* _TASKS FOR THIS EXERCISE_
1. Using the Srixon irons review, answer each question briefly:
(a) What material are the heads forged from?
(b) By how much larger are the grooves on the Z 65 faces than before?
(c) Which model is the blade version, and at which players is it aimed?
2. According to the Srixon irons review, why are the grooves on the Z 65 faces wider than before, and what will the change do?

Srixon Z 965, Z 765, Z 565 Irons Review

Daniel Blazer
Daniel Blazer
Daniel Blazer
Managing Editor

Whilst there are three separate models in the Srixon Z 65 range of irons, they all share the same heritage and design principles.

Like the three previous Z 45 irons the heads are forged from 1020 Carbon Steel to give the softer feel that better players will like.

The faces feature the same double laser milling process with one line parallel to the grooves and another at an angle to get the most spin possible.

The difference with the Z 65 faces is that the grooves are now 5% larger than before. They are wider because Srixon’s machining process has improved to go closer to the legal limits and this will help the grooves dispel grass and moisture more easily and get a little more grip on the ball.

Finally all three models now have a revised version of the Tour V.T. Sole that uses a V shape design to generate the bounce.

Srixon say that this shape enables the club to move quicker through the turf and therefore not lose as much speed and when reviewing the similar V Sole on the Cleveland RTX-3 wedge it was generating more ball speed than a more traditional design.

It works by increasing the leading edge bounce and reducing the trailing edge bounce to create different sizes of V in the sole. The ‘step’ in the sole of the Z 45 irons has gone and is replaced with a little more heel and toe relief which not only plays well, but looks better too.

The size and shape of the V.T. Sole differs from one model to the next so let’s focus on the individual Z 65 iron models now.

Srixon Z 965 Irons Review
The Z 965 iron is the blade version of the range aimed at single figure handicappers who want maximum control and feel.

Compared to the previous 945 the sole is a little narrower and the lines are smoother on the trailing edge of the toe section.

This is a common theme as the muscle on all three Z 65 heads has been moved from the heel side of centre to more towards the toe.

This not only helps forgiveness in terms of MOI, but also in CG position, which sholuld move more towards the centre of the face.

* _STORED ROWS_
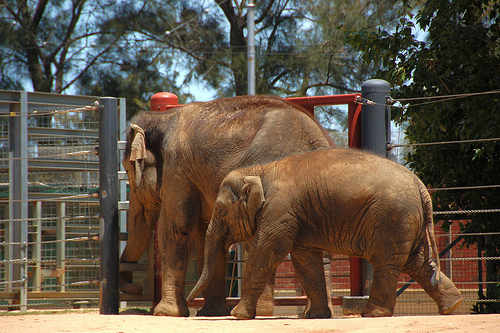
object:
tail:
[416, 175, 443, 282]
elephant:
[185, 148, 465, 319]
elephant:
[116, 95, 334, 316]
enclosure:
[2, 87, 499, 318]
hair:
[189, 96, 267, 121]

* _FINAL ANSWERS_
1.
(a) 1020 Carbon Steel.
(b) 5%.
(c) The Z 965, aimed at single figure handicappers who want maximum control and feel.

2. The grooves are wider because Srixon's machining process has improved enough to go closer to the legal limits. This will help the grooves clear grass and moisture more easily and get a little more grip on the ball.